Beyond that. there are a further three U.S.-flagged cars from Rick Ware Racing (which got its entry via the Asian Le Mans Series), Eurointernational (2019 ELMS LMP3 champion) and DragonSpeed (its ELMS ORECA made the cut, the IMSA ORECA is among the reserves)
In terms of drivers, there were a handful of notable unexpected names now listed.
In LMP2, Australian Supercars star Shane van Gisbergen will drive for Eurasia Motorsport, in GTE Pro, Mazda IMSA driver Olivier Pla and IndyCar star Sebastien Bourdais will race for Risi Competizione and in Am, Matt Campbell is listed against the No. 77 Dempsey Proton Porsche and the No. 93 factory GTE Pro Porsche, and Tim Slade, another Supercars driver, will race with Asian team HubAuto Racing.

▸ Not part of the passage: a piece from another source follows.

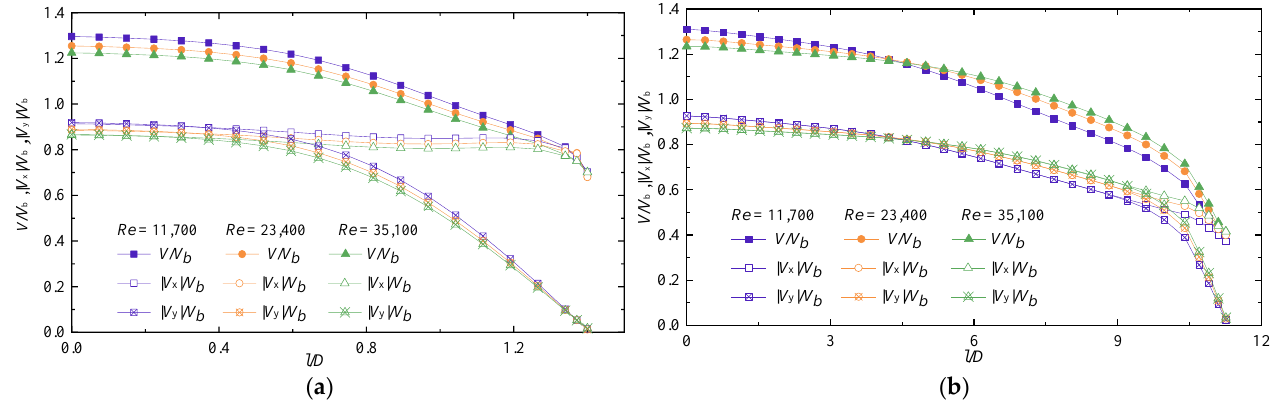
Figure 7. Normalized mean axial ( V/V b ), horizontal ( |V x |/V b ), and vertical ( |V y |/V b ) velocity profiles along the centerline of the impinging jet at various impinging heights: ( a ) H/D = 1; ( b ) H/D = 8. The radial profiles of jet axial velocity V/V b at different impinging heights are shown in Figure 8 ( Re = 35,100). When the impinging height H/D = 1, the velocity profiles are obviously asymmetrical under the influence of the impact wall. The maximum value of V/V b deviated from the axis, and with the increase in l/D , it decreases rapidly at first and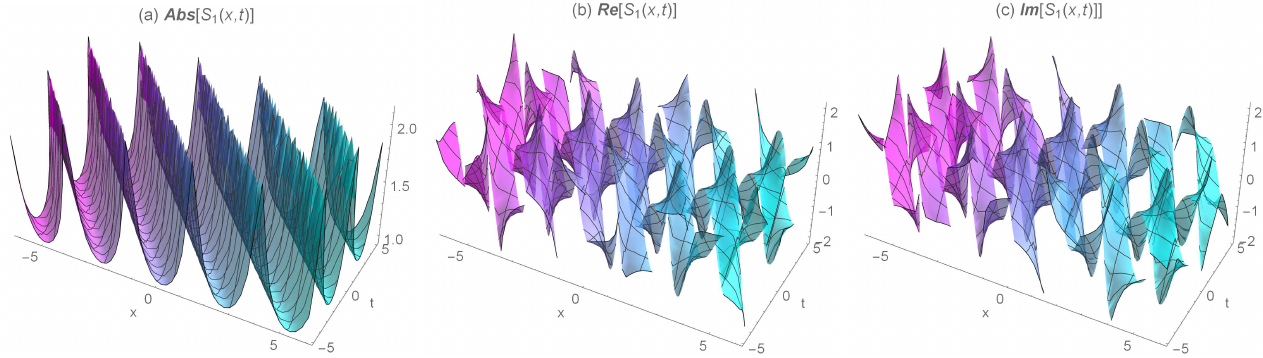
Figure 3. The 3D wave profiles for the absolute, real, and imaginary values of the periodic soliton solution for b = 0.9, c = 0.3, s = 1.5, k = 1, ϑ 0 = 0.2, ε 1 = ε 2 = 1, ε 3 = 1.2, Ω =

As has been the case in recent years, the grid is over-subscribed grid meant that multiple teams have missed out. The reserve list for the race features 10 cars this year, with Spirit of Race, ByKolles and IDEC Sport’s second ORECA making up the top three.
Fourth on the list was High Class Racing’s second ORECA, which would have featured an all-Danish driver line-up, including IMSA veteran Jan Magnussen.
“Of course, it is a pity that the plan did not succeed,” Magnussen said. “The team had it all in place and it would have been great to line up in a Danish-liveried LMP2 racer to represent a strong and competitive Danish team in the world’s largest racing race.
“But we do will not drop the project. We will postpone it and hope that there will be an opportunity in 2021.”
RLR Sport and ARC Bratislava, both of which were understood by RACER to have entered, do not feature on the main list or reserves.
The 88th running of the Le Mans 24 Hours is set to run from June 13-14.